* Exercise brief: Look below. Copy each line that has "lines" in it.

* Exercise data:
+---+
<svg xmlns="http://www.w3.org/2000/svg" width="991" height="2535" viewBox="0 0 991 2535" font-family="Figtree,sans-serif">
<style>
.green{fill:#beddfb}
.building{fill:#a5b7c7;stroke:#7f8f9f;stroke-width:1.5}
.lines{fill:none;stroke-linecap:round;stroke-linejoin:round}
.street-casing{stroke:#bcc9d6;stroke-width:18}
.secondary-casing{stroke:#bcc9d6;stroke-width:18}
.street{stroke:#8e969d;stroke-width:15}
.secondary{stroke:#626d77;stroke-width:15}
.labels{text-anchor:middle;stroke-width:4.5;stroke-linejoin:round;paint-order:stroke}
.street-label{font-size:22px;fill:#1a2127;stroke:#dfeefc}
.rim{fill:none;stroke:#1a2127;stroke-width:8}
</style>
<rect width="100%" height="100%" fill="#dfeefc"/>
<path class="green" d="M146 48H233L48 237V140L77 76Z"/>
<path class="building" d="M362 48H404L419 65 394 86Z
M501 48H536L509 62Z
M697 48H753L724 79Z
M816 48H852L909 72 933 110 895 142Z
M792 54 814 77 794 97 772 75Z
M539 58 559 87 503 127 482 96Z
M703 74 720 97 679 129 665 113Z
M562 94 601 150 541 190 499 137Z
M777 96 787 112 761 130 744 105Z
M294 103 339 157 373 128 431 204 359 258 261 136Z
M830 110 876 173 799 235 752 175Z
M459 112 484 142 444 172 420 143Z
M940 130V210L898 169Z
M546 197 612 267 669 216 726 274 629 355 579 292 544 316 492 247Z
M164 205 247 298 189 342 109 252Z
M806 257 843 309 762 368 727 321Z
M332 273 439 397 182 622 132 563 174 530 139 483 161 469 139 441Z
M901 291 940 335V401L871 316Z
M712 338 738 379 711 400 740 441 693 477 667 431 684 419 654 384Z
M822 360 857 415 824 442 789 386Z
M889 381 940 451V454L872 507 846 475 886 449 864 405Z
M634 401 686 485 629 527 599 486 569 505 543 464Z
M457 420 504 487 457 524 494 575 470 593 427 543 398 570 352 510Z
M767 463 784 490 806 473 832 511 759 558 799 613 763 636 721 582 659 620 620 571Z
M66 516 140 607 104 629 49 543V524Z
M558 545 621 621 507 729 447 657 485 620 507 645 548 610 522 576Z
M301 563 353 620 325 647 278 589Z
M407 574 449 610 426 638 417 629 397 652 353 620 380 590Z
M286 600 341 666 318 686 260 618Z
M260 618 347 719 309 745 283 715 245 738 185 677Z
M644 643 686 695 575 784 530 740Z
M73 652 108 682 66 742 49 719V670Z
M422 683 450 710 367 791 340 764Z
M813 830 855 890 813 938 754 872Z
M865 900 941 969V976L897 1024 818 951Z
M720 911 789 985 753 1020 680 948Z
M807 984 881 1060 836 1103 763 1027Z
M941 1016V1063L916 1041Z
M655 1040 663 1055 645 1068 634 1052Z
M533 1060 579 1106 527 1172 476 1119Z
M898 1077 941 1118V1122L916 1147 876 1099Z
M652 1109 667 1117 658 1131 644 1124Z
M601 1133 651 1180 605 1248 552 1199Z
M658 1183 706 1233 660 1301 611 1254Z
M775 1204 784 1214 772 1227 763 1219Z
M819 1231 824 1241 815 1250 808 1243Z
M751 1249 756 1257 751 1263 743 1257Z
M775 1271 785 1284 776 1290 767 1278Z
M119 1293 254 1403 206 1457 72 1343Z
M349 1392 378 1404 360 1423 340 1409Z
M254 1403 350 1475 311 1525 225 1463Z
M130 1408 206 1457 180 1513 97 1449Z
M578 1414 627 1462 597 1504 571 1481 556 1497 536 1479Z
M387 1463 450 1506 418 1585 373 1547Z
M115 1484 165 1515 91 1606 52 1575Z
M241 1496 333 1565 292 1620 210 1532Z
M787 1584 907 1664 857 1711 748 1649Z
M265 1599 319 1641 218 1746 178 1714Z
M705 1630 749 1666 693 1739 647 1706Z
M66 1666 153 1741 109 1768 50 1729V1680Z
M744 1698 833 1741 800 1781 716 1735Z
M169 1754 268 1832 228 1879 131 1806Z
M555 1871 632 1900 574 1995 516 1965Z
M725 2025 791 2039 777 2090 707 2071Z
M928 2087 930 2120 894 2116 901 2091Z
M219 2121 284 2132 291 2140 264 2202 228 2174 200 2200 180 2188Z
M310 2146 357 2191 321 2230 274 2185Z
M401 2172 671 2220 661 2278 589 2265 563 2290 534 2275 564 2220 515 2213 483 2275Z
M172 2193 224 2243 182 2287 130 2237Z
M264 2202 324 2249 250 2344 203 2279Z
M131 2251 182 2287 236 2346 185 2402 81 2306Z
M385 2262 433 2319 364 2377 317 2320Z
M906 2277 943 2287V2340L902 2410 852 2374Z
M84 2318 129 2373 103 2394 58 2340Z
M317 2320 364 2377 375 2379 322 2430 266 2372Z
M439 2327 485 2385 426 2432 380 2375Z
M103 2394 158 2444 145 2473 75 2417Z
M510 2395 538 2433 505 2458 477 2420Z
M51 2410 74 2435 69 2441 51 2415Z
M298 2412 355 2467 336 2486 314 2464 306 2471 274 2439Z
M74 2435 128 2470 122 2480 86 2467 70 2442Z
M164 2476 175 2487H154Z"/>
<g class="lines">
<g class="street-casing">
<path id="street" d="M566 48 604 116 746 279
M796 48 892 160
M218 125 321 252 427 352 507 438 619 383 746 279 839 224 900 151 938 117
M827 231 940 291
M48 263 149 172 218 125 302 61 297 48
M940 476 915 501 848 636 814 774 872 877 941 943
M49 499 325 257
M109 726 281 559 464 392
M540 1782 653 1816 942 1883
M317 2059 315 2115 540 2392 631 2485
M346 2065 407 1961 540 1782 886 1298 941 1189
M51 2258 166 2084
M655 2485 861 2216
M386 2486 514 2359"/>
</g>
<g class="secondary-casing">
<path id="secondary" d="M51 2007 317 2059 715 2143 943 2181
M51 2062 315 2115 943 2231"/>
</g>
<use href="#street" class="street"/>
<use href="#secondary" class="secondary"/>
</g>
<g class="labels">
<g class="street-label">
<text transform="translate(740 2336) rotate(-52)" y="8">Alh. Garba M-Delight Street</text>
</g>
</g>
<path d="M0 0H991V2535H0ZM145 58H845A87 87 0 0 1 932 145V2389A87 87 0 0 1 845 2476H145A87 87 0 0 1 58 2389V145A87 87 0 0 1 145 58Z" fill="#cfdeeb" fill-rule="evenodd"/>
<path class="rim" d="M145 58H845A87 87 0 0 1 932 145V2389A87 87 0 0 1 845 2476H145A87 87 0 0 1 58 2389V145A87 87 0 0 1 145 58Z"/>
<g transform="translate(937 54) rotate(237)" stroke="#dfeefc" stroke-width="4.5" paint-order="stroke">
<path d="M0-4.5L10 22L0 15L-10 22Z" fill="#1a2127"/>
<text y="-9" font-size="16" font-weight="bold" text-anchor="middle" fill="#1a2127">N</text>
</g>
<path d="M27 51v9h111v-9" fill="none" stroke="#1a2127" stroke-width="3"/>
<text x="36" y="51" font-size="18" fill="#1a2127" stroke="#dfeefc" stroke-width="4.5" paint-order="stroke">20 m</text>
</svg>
+---+
* Solution for this problem:
.lines{fill:none;stroke-linecap:round;stroke-linejoin:round}
<g class="lines">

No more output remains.